I'm thinking that it takes a week or two for that email to go out from the date you acheieved status.

However, if you're going to be traveling soon and need that temp card, just call back again. I don't think that they've stopped emailing those temp cards. I suspect you got a new agent that didn't know better.

Also keep in mind however, as I noted above, that the agents in the lounge can now lookup your status too and admit you on the basis of that.


----------



## gatelouse (Sep 17, 2011)

Email came in a few hours after I posted. Temp card was ready perhaps 15 minutes after that. (First time I clicked the link within the email, I get a "Temporary card unavailable" error--go figure.)

Patience is a virtue, I suppose.


----------



## AlanB (Sep 18, 2011)

Thanks for the update, as well as confirming that they do actually continue send out those emails.


----------



## gatelouse (Oct 12, 2011)

Update--S+ kit arrived not long ago. About a month from point posting to package--comparable amount of time as when I hit Select earlier this year.


----------



## AlanB (Oct 13, 2011)

That's actually pretty good; I've seen it take longer.


----------



## Steve4031 (Oct 18, 2011)

I just made select plus for next year. And I just booked a tickets for my gf and myself on the Acela from WAS to NYP on January 5th. This will be her first ride on the Acela, and yep, we will be using those 48 hr upgrades. Thanks for the updates on when the select plus materials arrive. I logged on to ask that question and saw this thread. LOL


----------



## gatelouse (Oct 18, 2011)

Congrats on reaching S+ status!

Note that, as an alternative to upgrading, you can apply, in advance, a free companion coupon from the S+ kit to get a free standard roundtrip Acela ticket for the gf. Simply apply the promo code now; redeem the cert at the station in January.

The choices of certs, the bonuses, the unlimited lounge access--it's great to have this status.


----------



## Steve4031 (Oct 19, 2011)

gatelouse said:


> Congrats on reaching S+ status!
> 
> Note that, as an alternative to upgrading, you can apply, in advance, a free companion coupon from the S+ kit to get a free standard roundtrip Acela ticket for the gf. Simply apply the promo code now; redeem the cert at the station in January.
> 
> The choices of certs, the bonuses, the unlimited lounge access--it's great to have this status.
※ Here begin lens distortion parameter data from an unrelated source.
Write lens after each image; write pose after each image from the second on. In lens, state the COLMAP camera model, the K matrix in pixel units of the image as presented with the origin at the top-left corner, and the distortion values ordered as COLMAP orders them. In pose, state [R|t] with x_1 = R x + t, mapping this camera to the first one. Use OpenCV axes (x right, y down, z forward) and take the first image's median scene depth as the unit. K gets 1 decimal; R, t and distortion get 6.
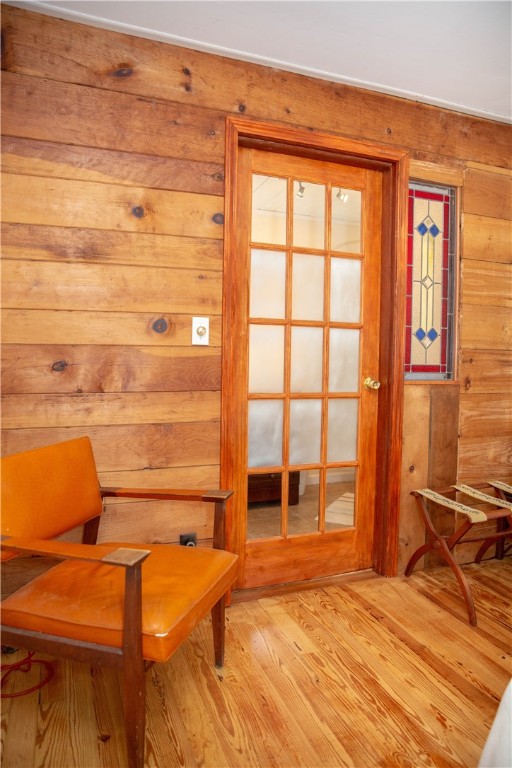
lens RADIAL K [[530.6, 0, 260.7], [0, 530.6, 385.2], [0, 0, 1]] dist [-0.108962, 0.090008]
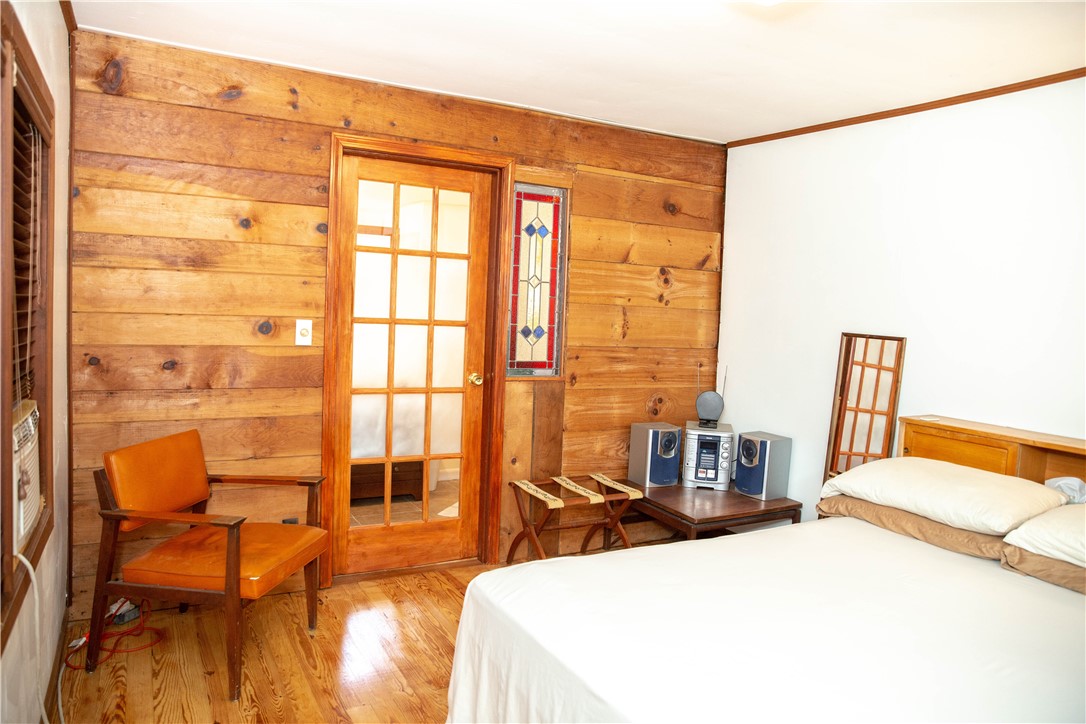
lens RADIAL K [[750.3, 0, 542.2], [0, 750.3, 361.8], [0, 0, 1]] dist [-0.108962, 0.090008]
pose [[0.990579, 0.016527, 0.135942, 0.161071], [-0.018743, 0.999711, 0.015043, -0.072254], [-0.135654, -0.017449, 0.990603, -0.563926]]
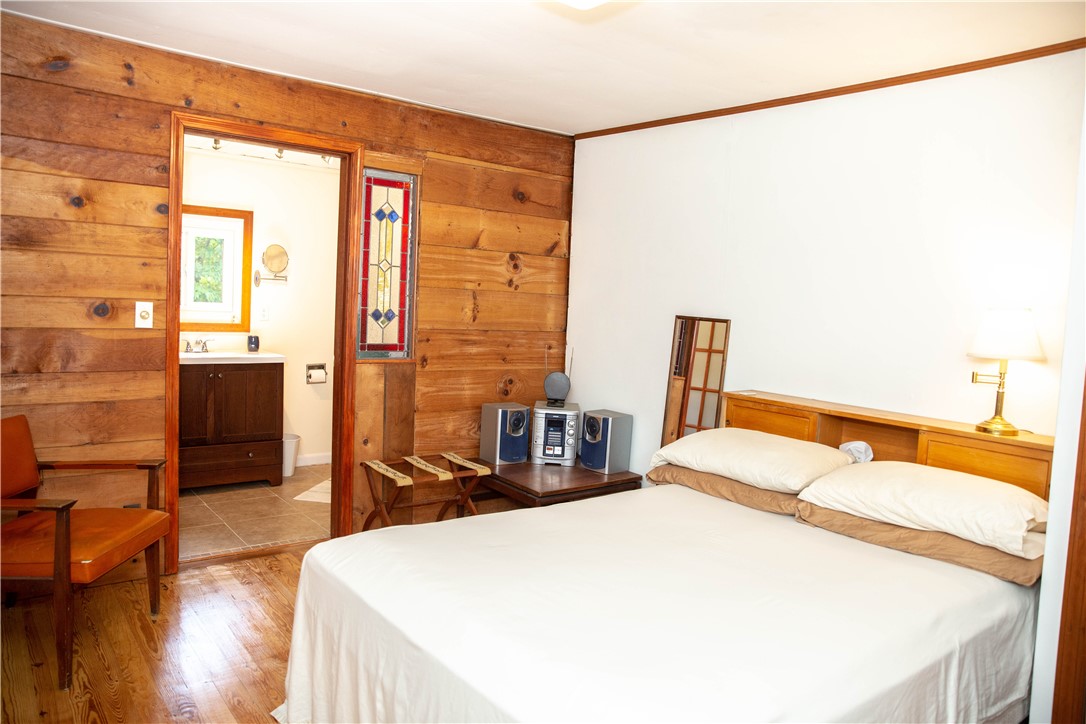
lens RADIAL K [[750.3, 0, 542.2], [0, 750.3, 361.8], [0, 0, 1]] dist [-0.108962, 0.090008]
pose [[0.955044, 0.006148, 0.296400, 0.211717], [-0.015003, 0.999506, 0.027607, -0.058827], [-0.296084, -0.030813, 0.954665, -0.637089]]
Thanks for the Info. I really want to treat her to first class on the Acela, so this is the way to go. A companion ticket would save us money, but eliminate the option for a fc upgrade.


----------



## AlanB (Oct 19, 2011)

Steve4031 said:


> gatelouse said:
> 
> 
> > Congrats on reaching S+ status!
> ...


Well it would eliminate your ability to use the Free upgrade coupons Steve; but you can still pay for the upgrades to FC. And while I didn't do the math and it would depend on what buckets you get, but it could work out that you'd actually save more money by getting her the free ticket and then paying for the upgrades, as opposed to getting 2 free upgades.
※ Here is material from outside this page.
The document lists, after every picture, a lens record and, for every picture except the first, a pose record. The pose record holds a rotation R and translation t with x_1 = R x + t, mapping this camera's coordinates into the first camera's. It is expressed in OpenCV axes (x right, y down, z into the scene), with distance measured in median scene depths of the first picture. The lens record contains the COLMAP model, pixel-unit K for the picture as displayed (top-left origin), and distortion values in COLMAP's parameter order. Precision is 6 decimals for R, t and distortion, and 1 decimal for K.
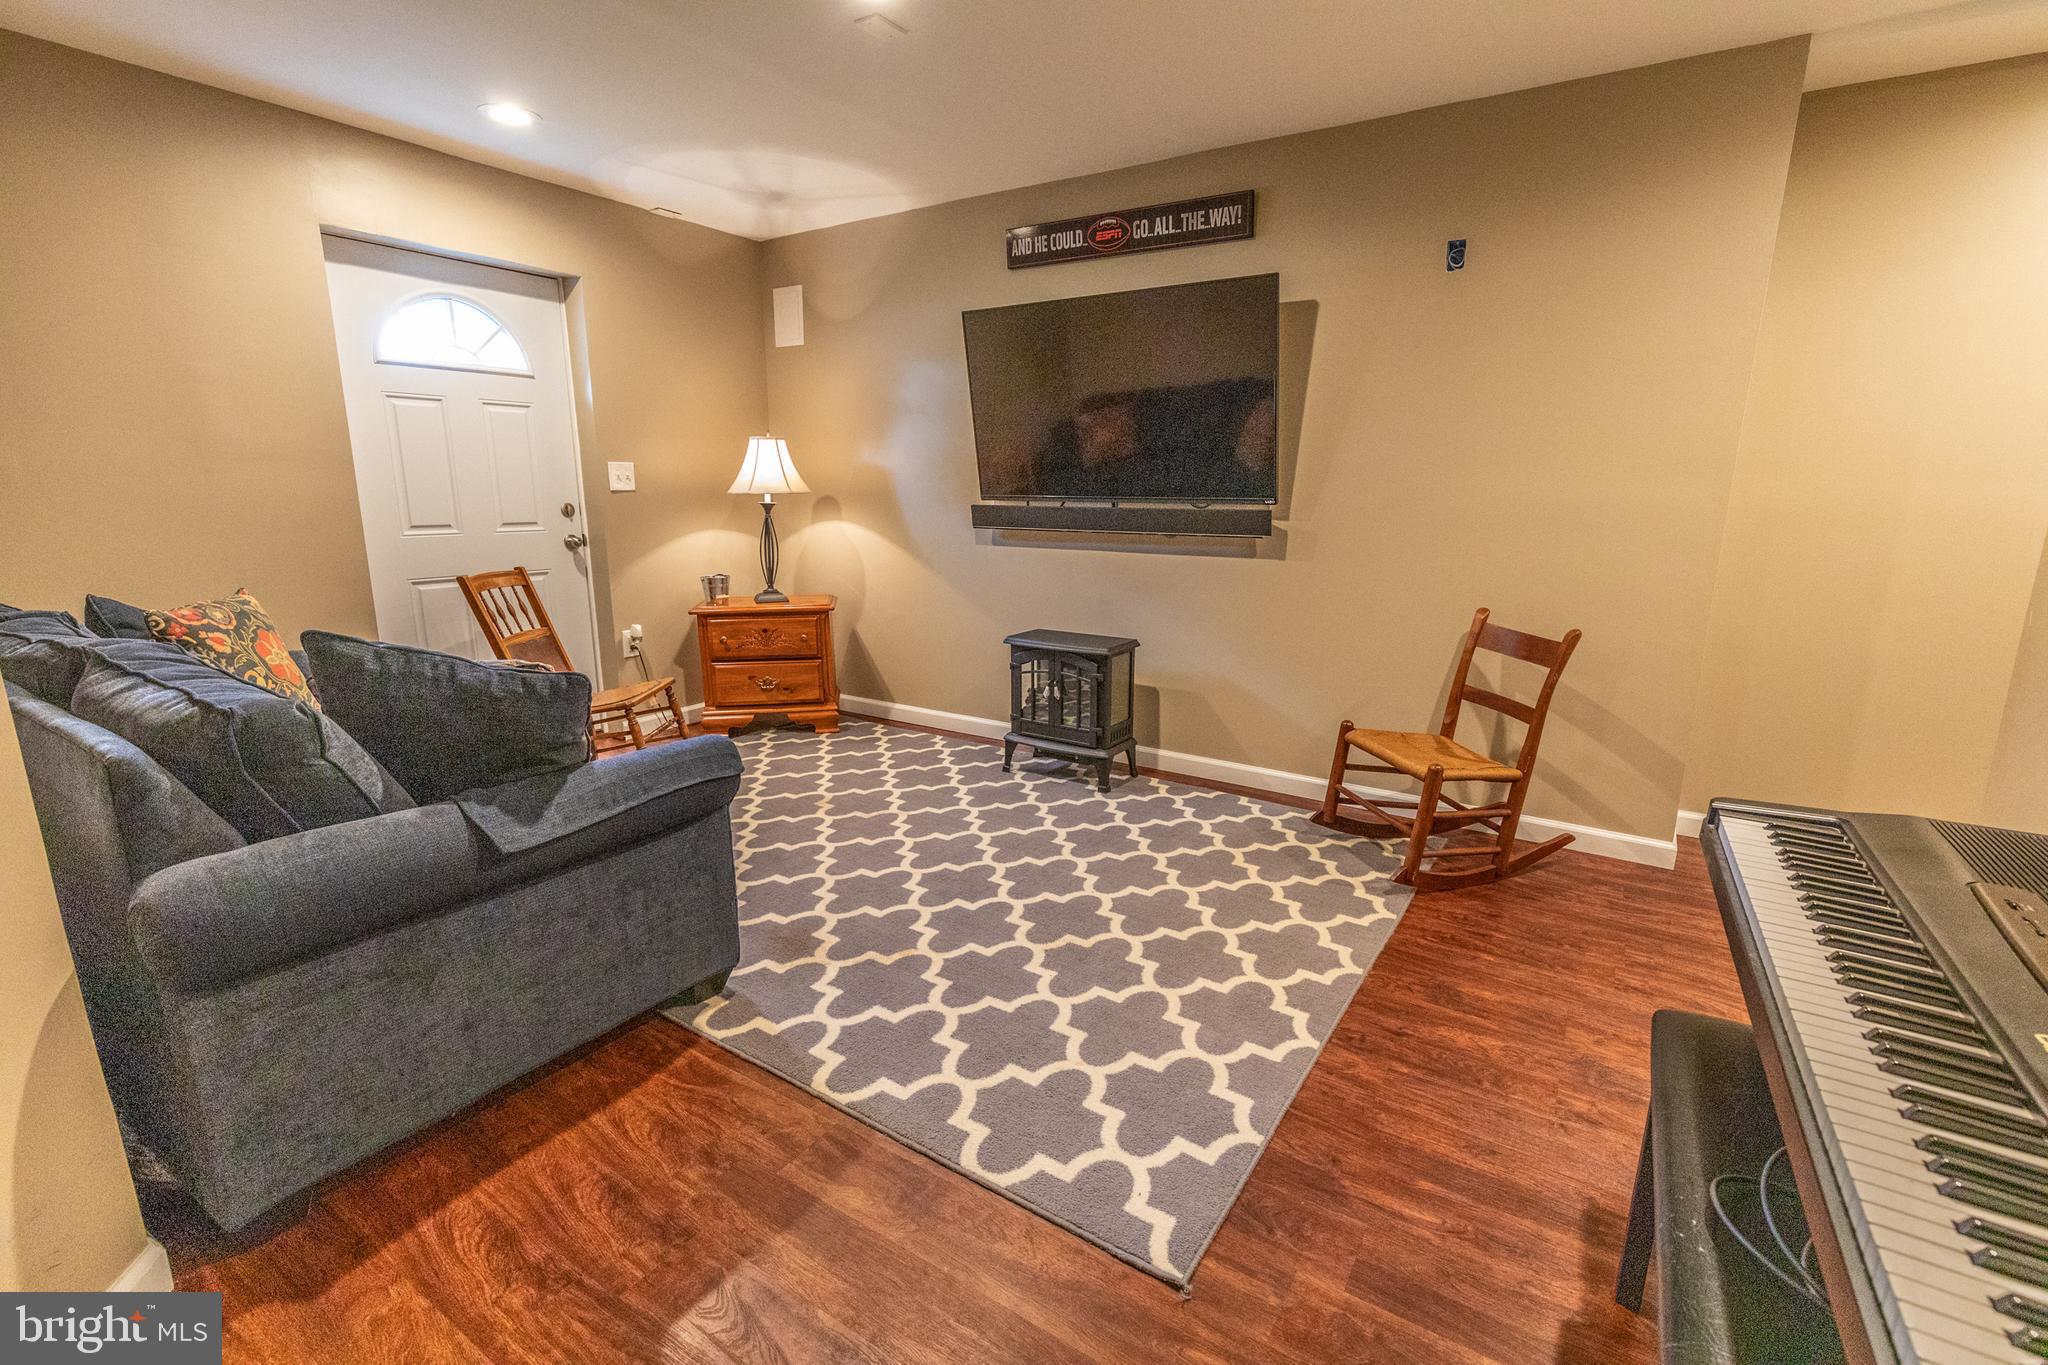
lens RADIAL K [[916.3, 0, 1033.7], [0, 916.3, 683.3], [0, 0, 1]] dist [0.003915, 0.000370]
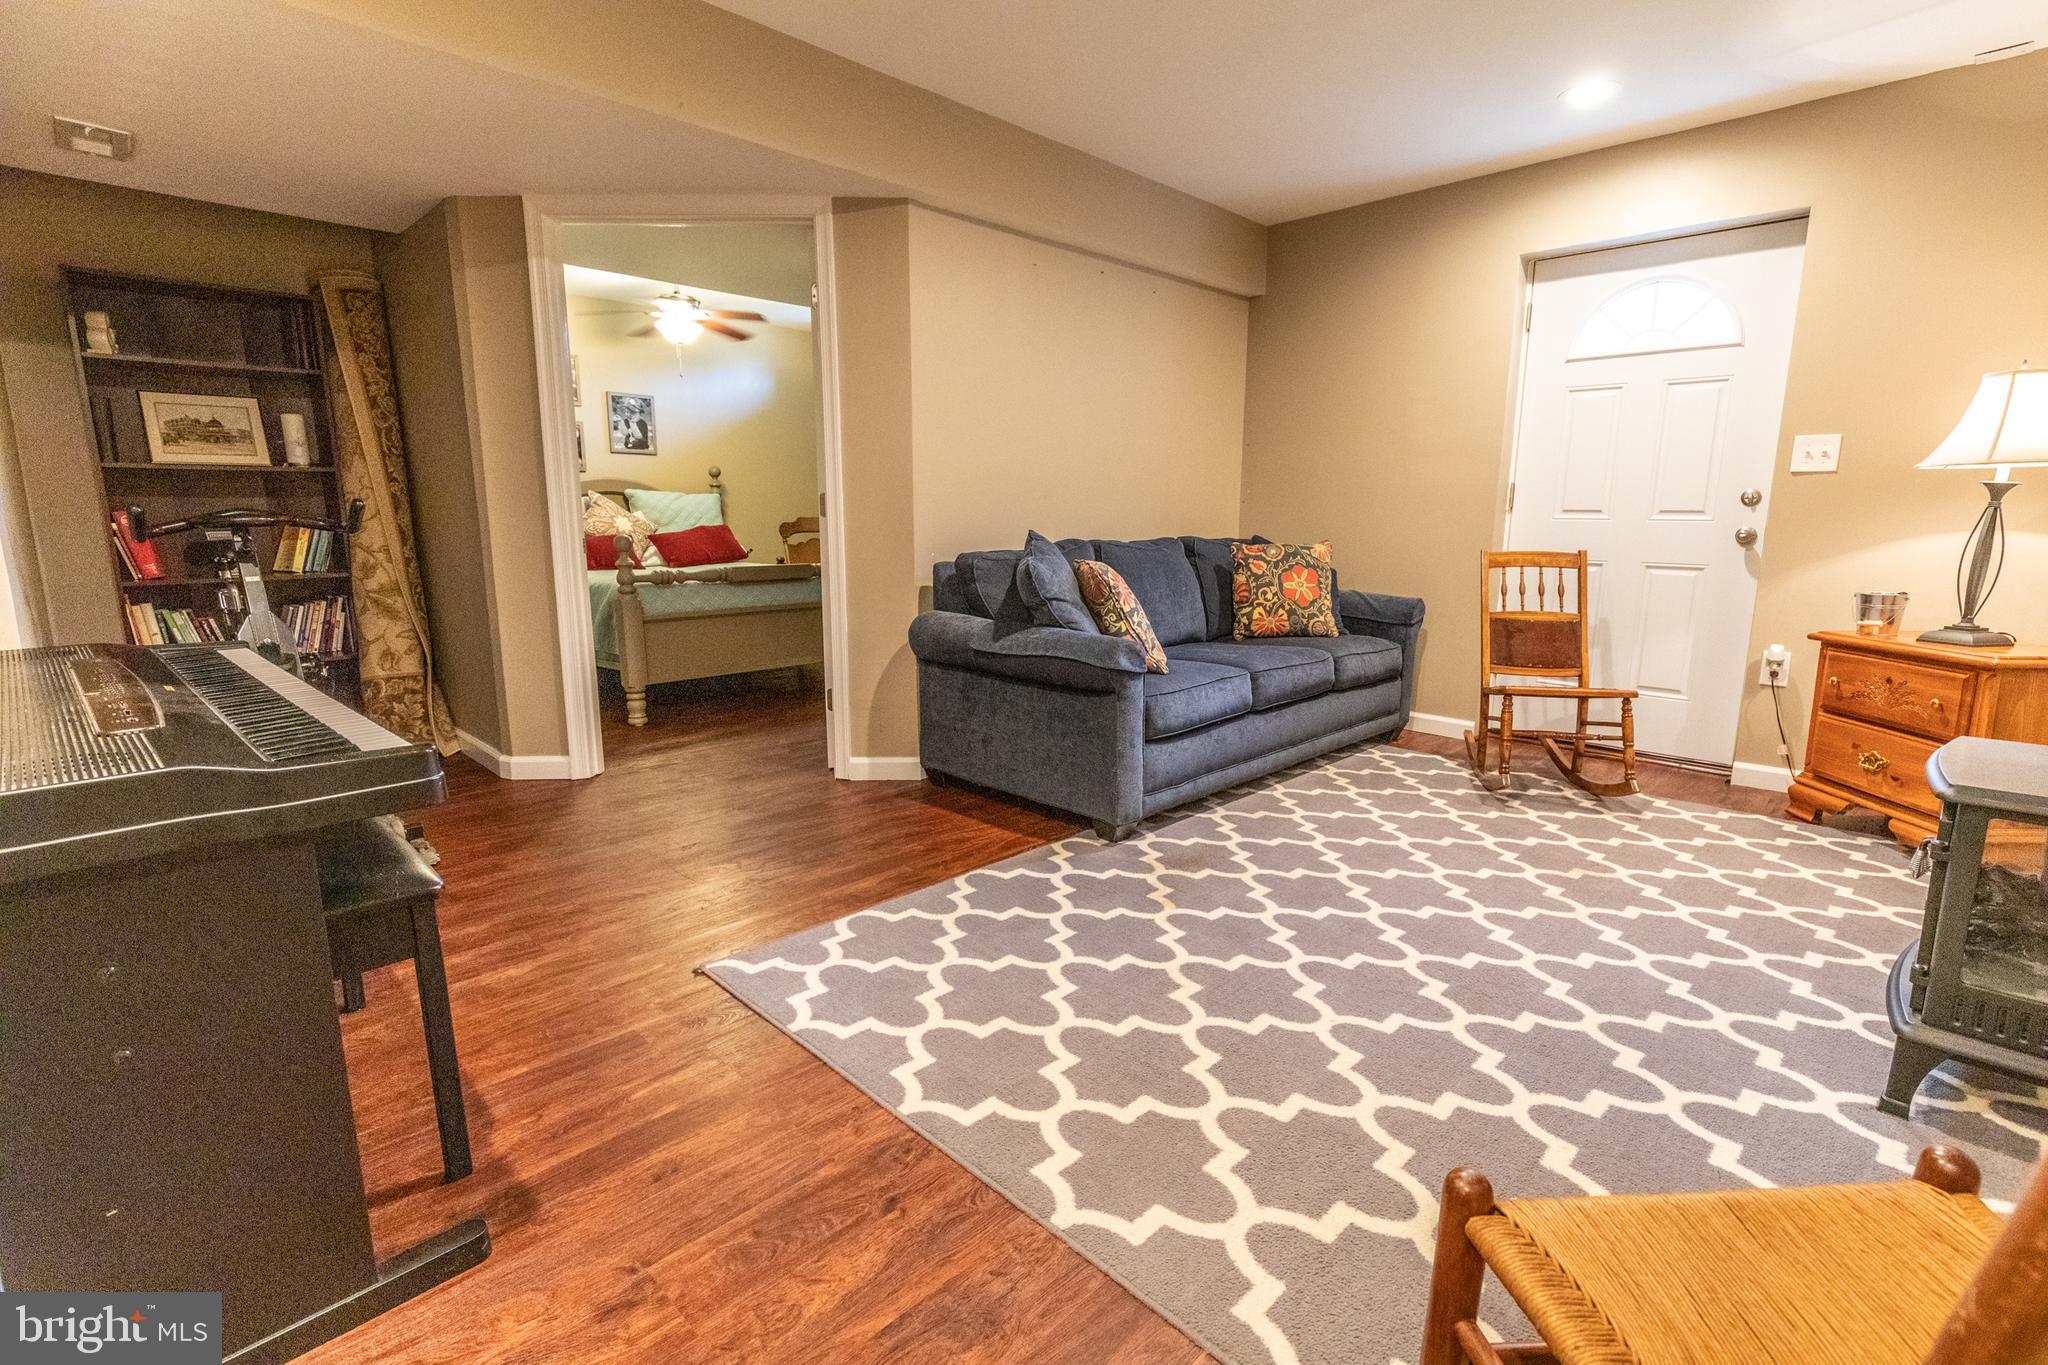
lens RADIAL K [[952.7, 0, 1038.5], [0, 952.7, 683.8], [0, 0, 1]] dist [-0.002515, -0.000453]
pose [[-0.209417, 0.168130, -0.963264, 0.630712], [-0.215252, 0.953016, 0.213138, -0.092540], [0.953840, 0.251980, -0.163388, 0.724761]]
Most likely if you get low buckets you'll be better off using the free upgrade coupons, but if you get middle to high buckets then you'd probably save money using the companion coupon and buying the upgrades.


----------



## gatelouse (Oct 19, 2011)

Agreed. If you want to travel roundtrip in FC, the upgrades are the way to go unless you somehow got stuck with a high bucket fare despite booking so far ahead. The equation changes if you're considering going F one way and Biz the other. In this case, using a companion coupon and paying for the upgrades may be favorable.
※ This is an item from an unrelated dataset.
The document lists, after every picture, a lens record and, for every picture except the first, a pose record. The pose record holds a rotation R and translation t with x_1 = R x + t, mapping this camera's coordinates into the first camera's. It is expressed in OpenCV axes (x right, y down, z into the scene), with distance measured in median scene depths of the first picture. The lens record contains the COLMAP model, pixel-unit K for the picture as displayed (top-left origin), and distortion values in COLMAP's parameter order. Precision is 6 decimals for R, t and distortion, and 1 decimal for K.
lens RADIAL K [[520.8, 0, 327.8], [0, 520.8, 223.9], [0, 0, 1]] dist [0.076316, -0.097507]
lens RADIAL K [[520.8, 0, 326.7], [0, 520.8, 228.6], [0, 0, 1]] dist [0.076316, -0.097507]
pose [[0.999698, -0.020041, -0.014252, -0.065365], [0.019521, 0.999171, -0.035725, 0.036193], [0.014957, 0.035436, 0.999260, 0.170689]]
In the end, it's all about what you want, and which certs you value more highly.


----------



## Steve4031 (Oct 20, 2011)

We are going one way from was to nyp. The problem with the companion pass is you have to cancel and rebook. We are paying 284 for the 2 of us. That is the lowest fare I saw. Besides, she will earn 750 agr points using upgrade coupon.

I appreciate your suggestions. They were helpful.


----------